James Sullivan dari JPMorgan merangkum ini dengan tepat: "agak seperti membayar cicilan KPR Anda dengan kartu kredit."

Ini sungguh liar. Mereka menukar kewajiban yang stabil dan bisa diprediksi dengan kewajiban yang lebih volatil dan bergantung pada perpanjangan setiap periode. Setiap kali surat utang jangka pendek itu jatuh tempo, mereka perlu membiayai ulang pada tingkat suku bunga yang diminta pasar.

Jika suku bunga melonjak atau likuiditas mengering, strategi ini akan cepat menjadi mahal. Ini masalah klasik mismatch jatuh tempo—menukar stabilitas jangka panjang dengan fleksibilitas jangka pendek.

Implikasi makronya sangat besar.
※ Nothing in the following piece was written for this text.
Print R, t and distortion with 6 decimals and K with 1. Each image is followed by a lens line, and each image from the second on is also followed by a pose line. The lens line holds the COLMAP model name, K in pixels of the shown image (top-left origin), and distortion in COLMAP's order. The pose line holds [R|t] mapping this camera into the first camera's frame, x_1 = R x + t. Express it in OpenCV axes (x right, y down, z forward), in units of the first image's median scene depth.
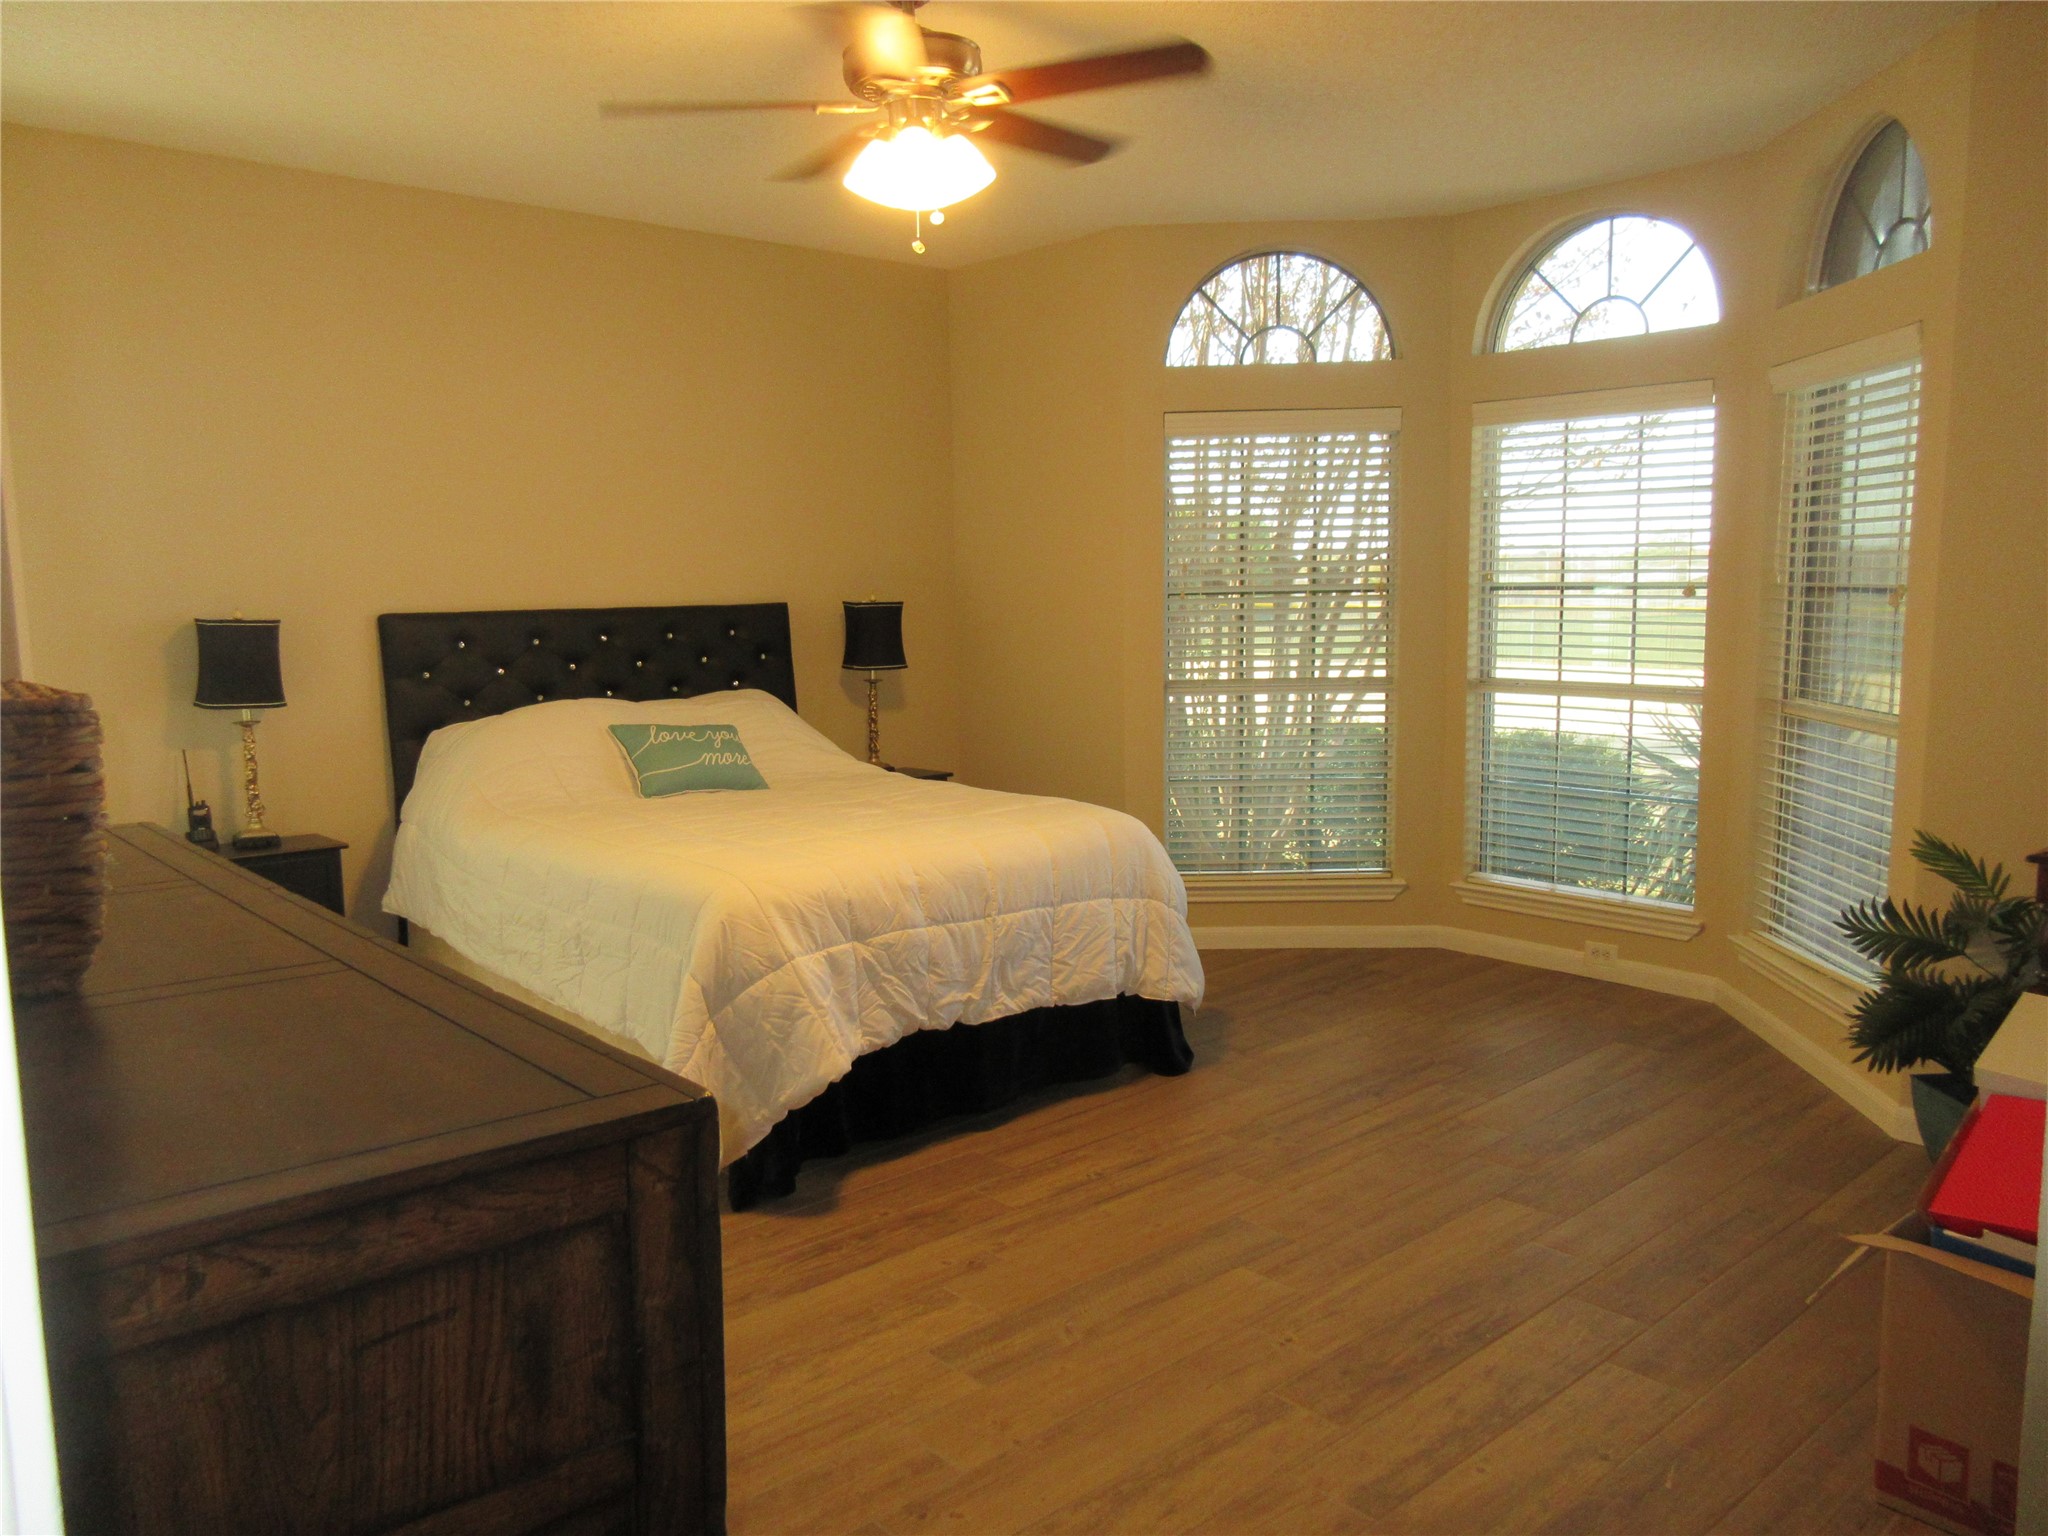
lens RADIAL K [[1525.6, 0, 1024.0], [0, 1525.6, 768.0], [0, 0, 1]] dist [-0.006274, -0.000359]
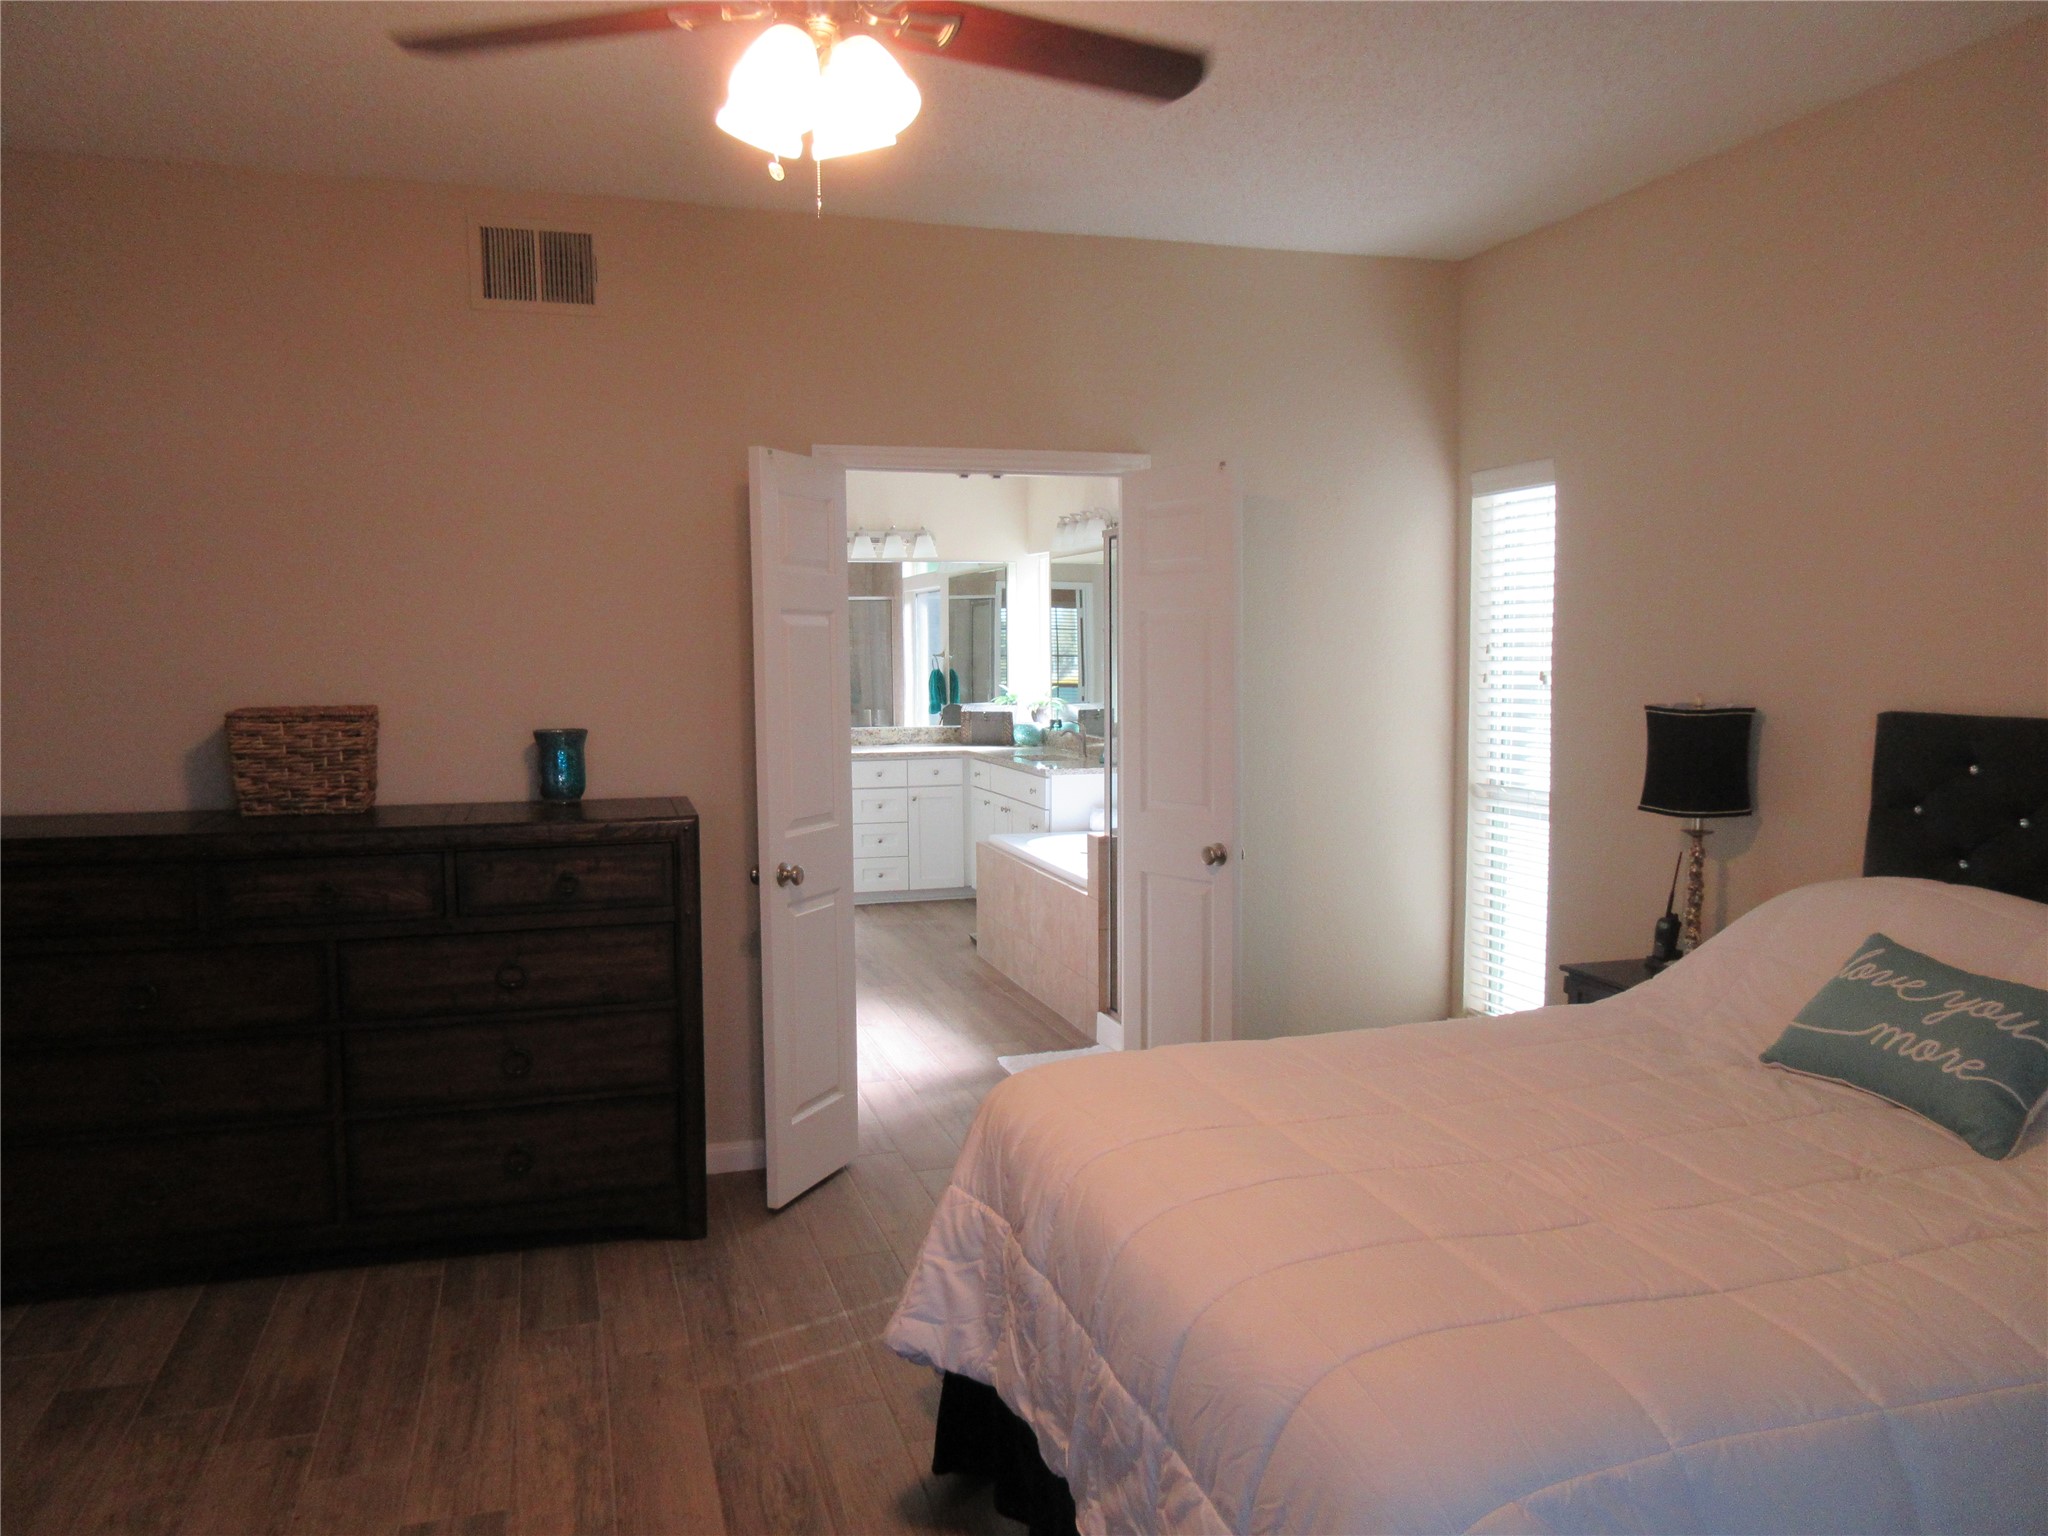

Ini memengaruhi imbal hasil obligasi, stabilitas mata uang, dan pada akhirnya nilai tukar. Ketika penerbit mata uang cadangan dunia memainkan kursi musik dengan struktur utangnya, semua pihak yang memegang dolar, obligasi, atau melakukan transfer uang internasional seharusnya memberi perhatian.

Bukan nasihat keuangan, tapi ini adalah jenis pergeseran struktural yang mengubah cara pasar mata uang berperilaku.